Por su parte, San Juan Crisóstomo llega a explicarlo de una manera muy clara: “Es cierto, nosotros morimos también como antes pero no permanecemos en la muerte: y esto no es morir. El poder y la fuerza real de la muerte es solamente eso: que un muerto no tenga ninguna posibilidad de volver a la vida. Pero si después de la muerte recibe de nuevo la vida y, más todavía, se le da una vida mejor, entonces esta ya no es muerte, sino un sueño”.

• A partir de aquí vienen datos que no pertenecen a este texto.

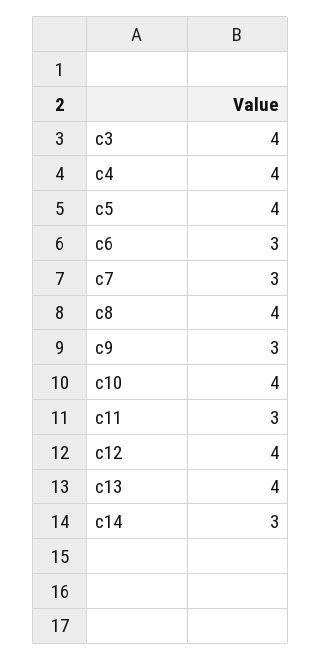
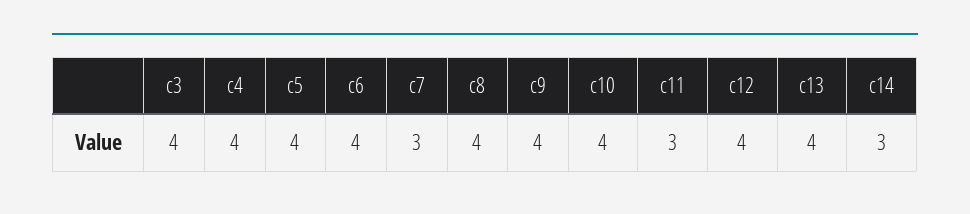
c6: 3 -> 4
c9: 3 -> 4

De ahí que San José Cafasso exprese, a través de una oración, su santo deseo para cuando llegue el momento de la partida: “No será muerte sino un dulce sueño para ti, alma mía, si al morir te asiste Jesús, y te recibe la Virgen María”.

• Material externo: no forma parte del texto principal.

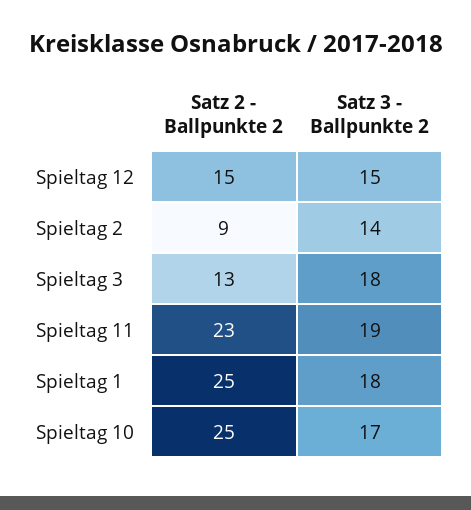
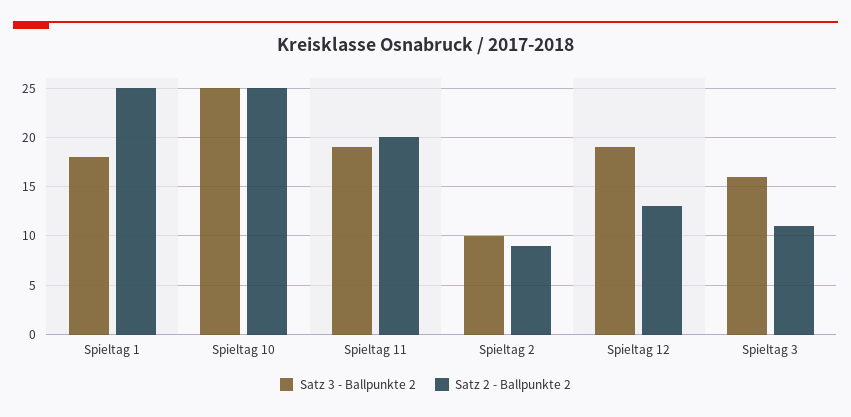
Satz 2 - Ballpunkte 2, Spieltag 12: 15 -> 13
Satz 3 - Ballpunkte 2, Spieltag 12: 15 -> 19
Satz 3 - Ballpunkte 2, Spieltag 2: 14 -> 10
Satz 2 - Ballpunkte 2, Spieltag 3: 13 -> 11
Satz 3 - Ballpunkte 2, Spieltag 3: 18 -> 16
Satz 2 - Ballpunkte 2, Spieltag 11: 23 -> 20
Satz 3 - Ballpunkte 2, Spieltag 10: 17 -> 25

Además de aceptar el dolor que deja la muerte de un ser querido, hace falta afianzar esta visión que nos da la fe para nunca dejar de confiar en la misericordia del Señor que quiere reunir a todos sus hijos en su casa. San Josemaría Escrivá de Balaguer imagina así ese momento de encuentro definitivo con el Señor:
“Cuando te vea por primera vez, Dios mío: ¿qué te sabré decir? Callado, esconderé mi frente en tu regazo… y lloraré, como cuando era niño. Tus ojos mirarán todas mis llagas… Te contaré después toda mi vida… ¡Aunque ya la conoces! Y Tú, para dormirme, lentamente, me contarás un cuento que comienza así: ‘Erase una vez un hombrecillo de la tierra… y un Dios que le quería con locura…’”
La fe hace posible que anhelemos la vida eterna y el encuentro con todos nuestros seres queridos, pues Jesús mismo reveló que la muerte del cuerpo es como un sueño del cual él nos despierta. De ahí que siempre visitemos el cementerio, que significa dormitorio, donde nuestros difuntos duermen el sueño de la paz y donde algún día Dios los despertará del sueño para llevarlos a su gloria.

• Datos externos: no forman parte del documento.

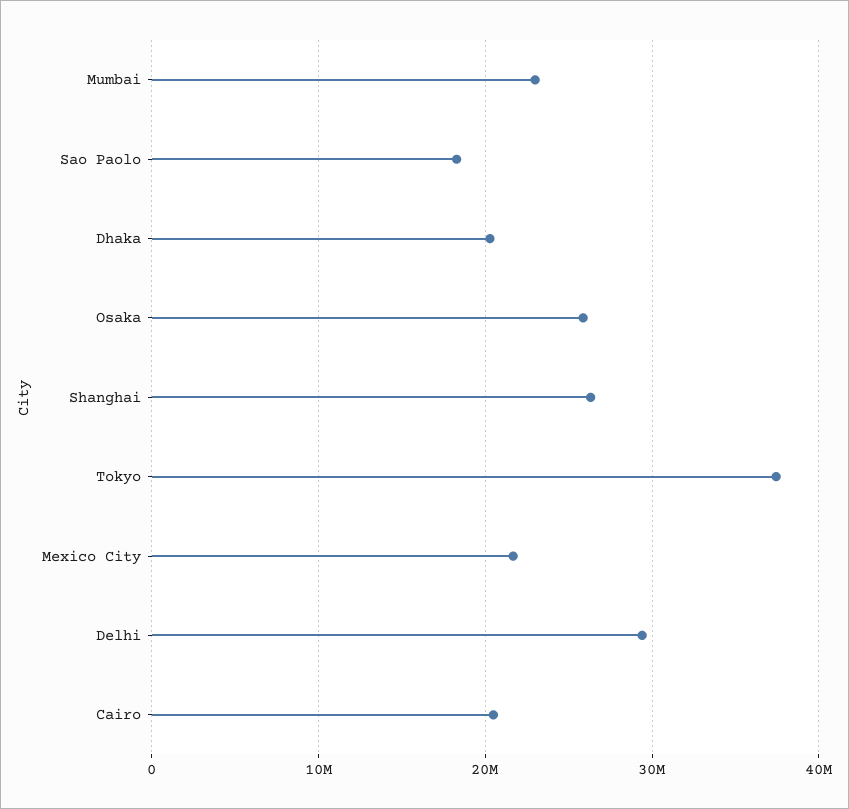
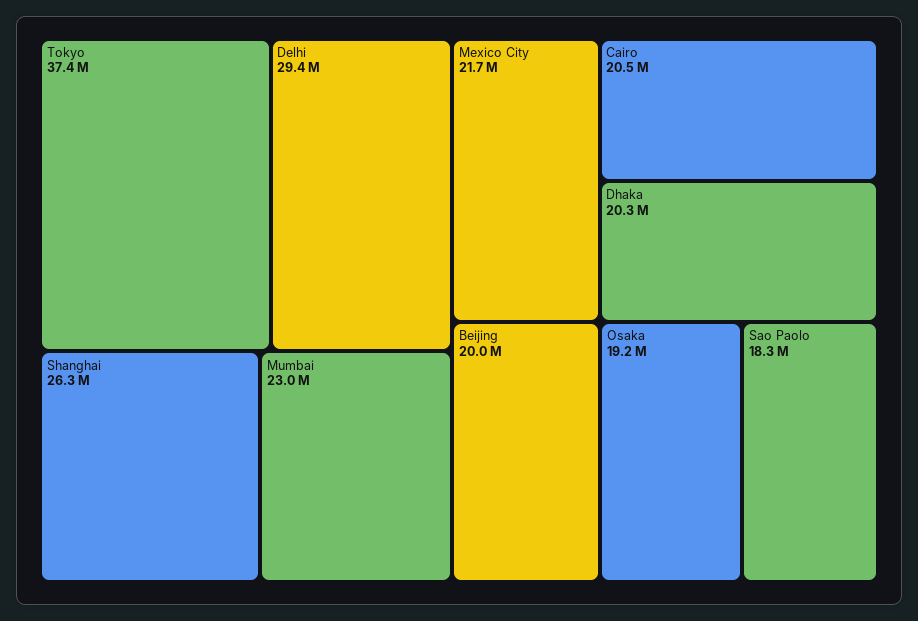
Osaka: 26000000 -> 19200000
Beijing: none -> 20000000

En una de sus reflexiones, el padre Javier Gafo -teólogo y moralista español- mencionaba un artículo de la escritora Pearl S. Buck, en el que hablando de la vida y la muerte citaba la carta que le escribió una mujer desconocida que había perdido a su marido:
“Cuando mis pequeños no pudieron comprender el silencio de su padre, recientemente fallecido y que les quería mucho, traté de explicárselo describiéndoles el ciclo vital de un caballito de mar. Comienza como un gusano en el mar; pero, en el momento justo, emerge, y cuando se da cuenta de que tiene alas, vuela. Supongo -les dije- que los que se quedan en el agua se preguntan dónde se ha ido y por qué no vuelve. No puede volver porque tiene alas, ni los que se quedaron pueden volar junto a él porque todavía no las tienen”.
La escritora estadounidense y premio Nobel de Literatura concluía: “Es cierto; aún no tenemos alas, pero llegará un día”. En el mismo artículo el padre Javier Gafo citaba esta oración: “Al morir un amigo, algo de mí, que ya era él, se fue. Algo de mí, resucitó en él. Algo de él, que todavía es yo, se quedó. Algo de él espera a mi resurrección”.
Es cierto: aún no tenemos alas, pero llegará el día en que nuestros ojos se despertarán del sueño para finalmente ver al a la madre, a la esposa, al hermano, al padre, al esposo, al hijo, al amigo… y a todos los que allí nos esperan.